Ring Pop’s enduring “pop”ularity has even reached modern art proportions. Chicago Artist Jeff Zimmermann painted a giant Ring Pop on a wall of Chicago’s Museum of Contemporary Art in 2006, commissioned as part of a summer artist-in-residence program. According to Zimmermann (as reported by Medill News Service), the Ring Pop idea came from kids attending the Museum’s summer camp. According to the news story, Zimmermann explained that one boy had a blue tongue, lips, and face when he came up to Zimmermanm flashing his plastic and candy jewelry as if it were real. Zimmermann described the Ring Pop as “starter bling” and added it to his mural.

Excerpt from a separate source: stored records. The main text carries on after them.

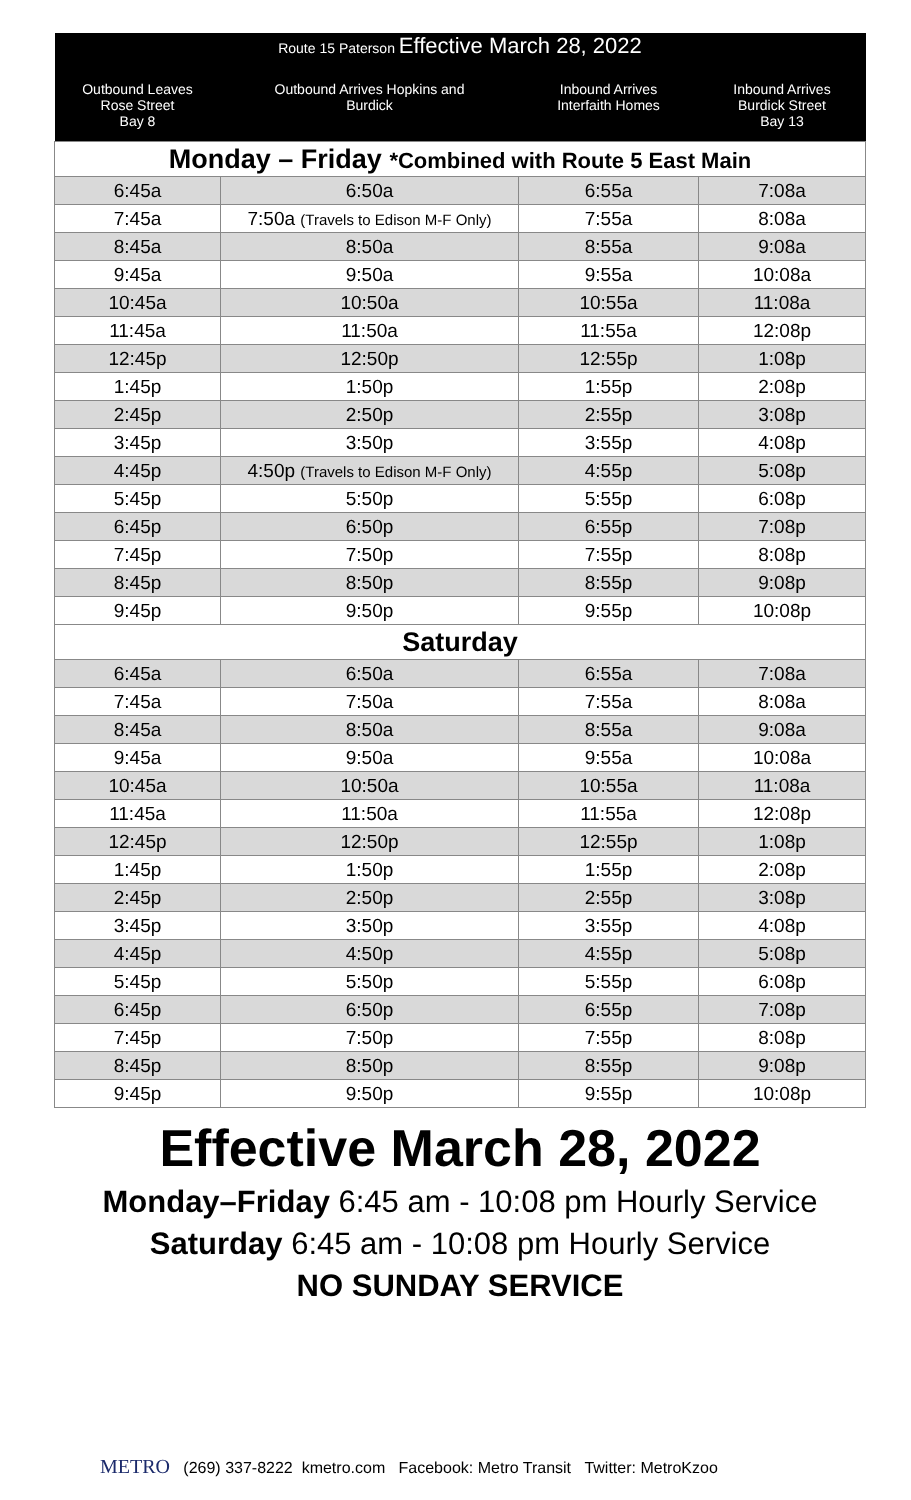| Route 15 Paterson Effective March 28, 2022 | | | |
| --- | --- | --- | --- |
| Outbound Leaves Rose Street Bay 8 | Outbound Arrives Hopkins and Burdick | Inbound Arrives Interfaith Homes | Inbound Arrives Burdick Street Bay 13 |
| Monday – Friday *Combined with Route 5 East Main | | | |
| 6:45a | 6:50a | 6:55a | 7:08a |
| 7:45a | 7:50a (Travels to Edison M-F Only) | 7:55a | 8:08a |
| 8:45a | 8:50a | 8:55a | 9:08a |
| 9:45a | 9:50a | 9:55a | 10:08a |
| 10:45a | 10:50a | 10:55a | 11:08a |
| 11:45a | 11:50a | 11:55a | 12:08p |
| 12:45p | 12:50p | 12:55p | 1:08p |
| 1:45p | 1:50p | 1:55p | 2:08p |
| 2:45p | 2:50p | 2:55p | 3:08p |
| 3:45p | 3:50p | 3:55p | 4:08p |
| 4:45p | 4:50p (Travels to Edison M-F Only) | 4:55p | 5:08p |
| 5:45p | 5:50p | 5:55p | 6:08p |
| 6:45p | 6:50p | 6:55p | 7:08p |
| 7:45p | 7:50p | 7:55p | 8:08p |
| 8:45p | 8:50p | 8:55p | 9:08p |
| 9:45p | 9:50p | 9:55p | 10:08p |
| Saturday | | | |
| 6:45a | 6:50a | 6:55a | 7:08a |
| 7:45a | 7:50a | 7:55a | 8:08a |
| 8:45a | 8:50a | 8:55a | 9:08a |
| 9:45a | 9:50a | 9:55a | 10:08a |
| 10:45a | 10:50a | 10:55a | 11:08a |
| 11:45a | 11:50a | 11:55a | 12:08p |
| 12:45p | 12:50p | 12:55p | 1:08p |
| 1:45p | 1:50p | 1:55p | 2:08p |
| 2:45p | 2:50p | 2:55p | 3:08p |
| 3:45p | 3:50p | 3:55p | 4:08p |
| 4:45p | 4:50p | 4:55p | 5:08p |
| 5:45p | 5:50p | 5:55p | 6:08p |
| 6:45p | 6:50p | 6:55p | 7:08p |
| 7:45p | 7:50p | 7:55p | 8:08p |
| 8:45p | 8:50p | 8:55p | 9:08p |
| 9:45p | 9:50p | 9:55p | 10:08p |
Effective March 28, 2022
Monday–Friday 6:45 am - 10:08 pm Hourly Service
Saturday 6:45 am - 10:08 pm Hourly Service
NO SUNDAY SERVICE
METRO (269) 337-8222 kmetro.com Facebook: Metro Transit Twitter: MetroKzoo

The 1977 introduction of Ring Pop stands alongside other enduring events of that year:

  • the premier of the TV miniseries Roots drew an audience of 130 million people
  • Elvis Presley died at the age of 42
  • the movies Star Wars, Saturday Night Fever and Close Encounters of the 3rd Kind were released and became instant audience favorites
  • Rocky was awarded “Best Picture” at the Academy Awards.

Today, each of these events maintains popular cultural reference, just as Ring Pop does. Also of note, in 1977 Swarvorski launched its first jewelry collection, which begs the question, “Was the timing coincidence or…?”

Ring Pop is available in grocery, mass merchant and specialty stores. At a suggested retail price of .65 cents, diamond shaped jewelry has never been more affordable or tasted so sweet.